Se o atleta não consegue saltar um metro e oitenta, abaixa-se o sarrafo para um metro e vinte.
No boletim, ele aparece como campeão.
Na vida real, continua saltando um metro e vinte.
Foi exatamente essa imagem que me veio à cabeça ao observar as recentes mudanças nas regras de aprovação do ensino médio em diversos estados brasileiros.
O discurso oficial é bonito.
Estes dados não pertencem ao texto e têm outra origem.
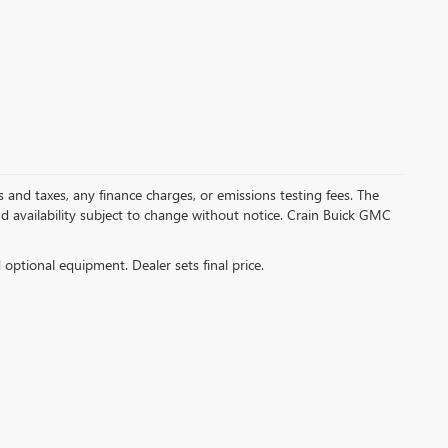
s and taxes, any finance charges, or emissions testing fees. The
and availability subject to change without notice. Crain Buick GMC
d optional equipment. Dealer sets final price.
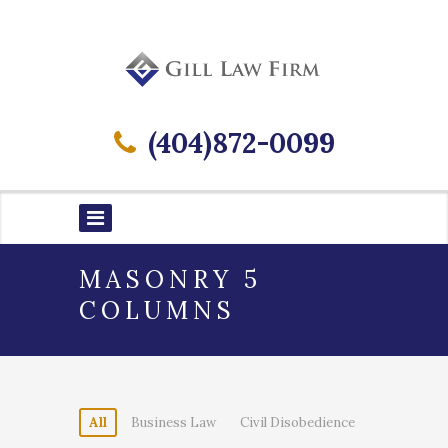
(404)872-0099
MASONRY 5
COLUMNS
All
Business Law
Civil Disobedience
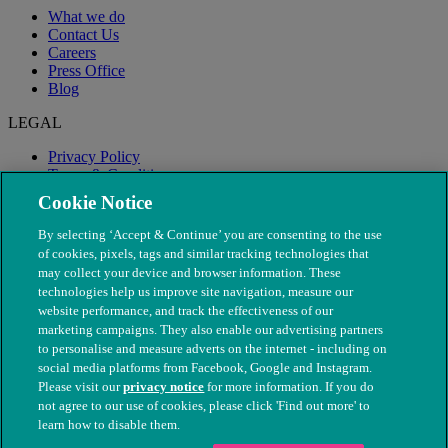
What we do
Contact Us
Careers
Press Office
Blog
LEGAL
Privacy Policy
Terms & Conditions
Modern Slavery
Cookie Notice
By selecting ‘Accept & Continue’ you are consenting to the use
of cookies, pixels, tags and similar tracking technologies that
may collect your device and browser information. These
technologies help us improve site navigation, measure our
website performance, and track the effectiveness of our
marketing campaigns. They also enable our advertising partners
to personalise and measure adverts on the internet - including on
social media platforms from Facebook, Google and Instagram.
Please visit our
privacy notice
for more information. If you do
not agree to our use of cookies, please click 'Find out more' to
© The People's Dispensary for Sick Animals. Registered charity
learn how to disable them.
nos. 208217 & SC037585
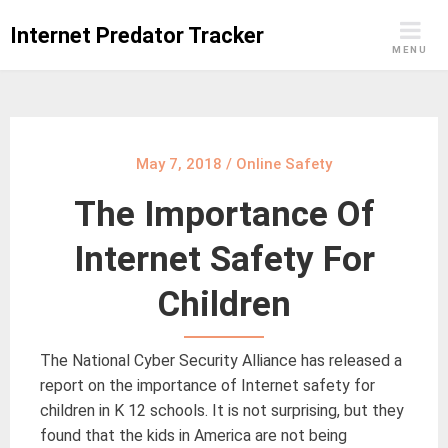
Skip
Internet Predator Tracker
to
MENU
content
May 7, 2018
/
Online Safety
The Importance Of
Internet Safety For
Children
The National Cyber Security Alliance has released a
report on the importance of Internet safety for
children in K 12 schools. It is not surprising, but they
found that the kids in America are not being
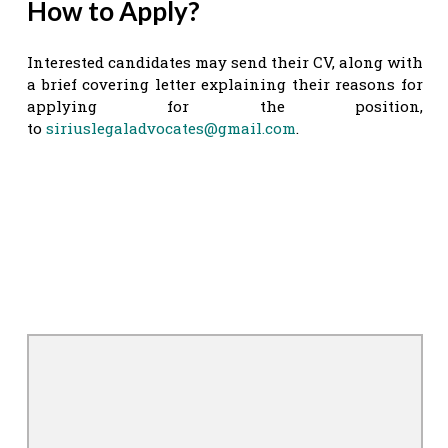
How to Apply?
Interested candidates may send their CV, along with
a brief covering letter explaining their reasons for
applying for the position,
to
siriuslegaladvocates@gmail.com
.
Fala-se em combate à evasão escolar, inclusão, acolhimento, recuperação paralela e respeito às dificuldades dos estudantes.
Tudo isso é importante.
Mas existe uma pergunta que parece proibida:
O aluno aprendeu?
Porque uma coisa é oferecer novas oportunidades para aprender.
Outra, completamente diferente, é permitir que ele avance de série devendo seis disciplinas fundamentais e chamar isso de sucesso educacional.
Se um estudante não demonstrou domínio em seis matérias essenciais, em que sentido podemos afirmar que concluiu aquela etapa da educação?
Aprovação não é aprendizagem.
É apenas aprovação.
Imagine um piloto de avião reprovado em seis competências técnicas.
Um engenheiro sem dominar seis conteúdos essenciais.
Um médico que não compreendeu seis disciplinas fundamentais da graduação.
Você embarcaria nesse avião?
Moraria na casa construída por esse engenheiro?
Aceitaria ser operado por esse médico?
Então por que aceitamos isso justamente na educação, que forma todas as outras profissões?
A resposta talvez esteja nos números.
O Ideb não mede apenas desempenho nas provas.
Ele também considera o fluxo escolar, isto é, quantos alunos são aprovados.
Logo, quando aumentam as aprovações, o indicador melhora, mesmo que a aprendizagem permaneça praticamente igual.
É uma conta elegante.
Os gráficos sobem.
Os discursos ficam otimistas.
As entrevistas comemoram.
Enquanto isso, professores continuam enfrentando alunos que chegam às séries seguintes carregando deficiências acumuladas ano após ano.
A pandemia nos deixou uma lição dolorosa.
Milhões de estudantes foram promovidos mediante atividades remotas, trabalhos enviados pela internet e avaliações pouco supervisionadas.
Anos depois, as avaliações nacionais mostraram o tamanho das perdas de aprendizagem.
Agora reaparece a promessa de que uma recuperação paralela resolverá tudo.
Mas fica a pergunta:
Quem garante que os trabalhos foram realmente feitos pelo aluno?
Quem verifica se ele compreendeu o conteúdo?
Quem comprova que aquela recuperação recuperou conhecimento e não apenas uma nota?
Educação não se faz com confiança cega.
Faz-se com avaliação séria.
Porque recuperar significa aprender novamente.
Não apenas preencher um formulário.
Não apenas responder um questionário on-line.
Não apenas cumprir uma formalidade administrativa.
Há uma enorme diferença entre combater a evasão escolar e combater a ignorância.
A primeira enche as salas de aula.
A segunda enche as mentes de conhecimento.
Se precisarmos baixar o sarrafo para que todos consigam passar, talvez o problema nunca tenha sido o sarrafo.
Talvez tenhamos desistido de ensinar as pessoas a saltar.
E uma nação que troca o esforço de ensinar pela facilidade de aprovar pode até produzir estatísticas bonitas.
Mas dificilmente produzirá cidadãos preparados para construir um país melhor.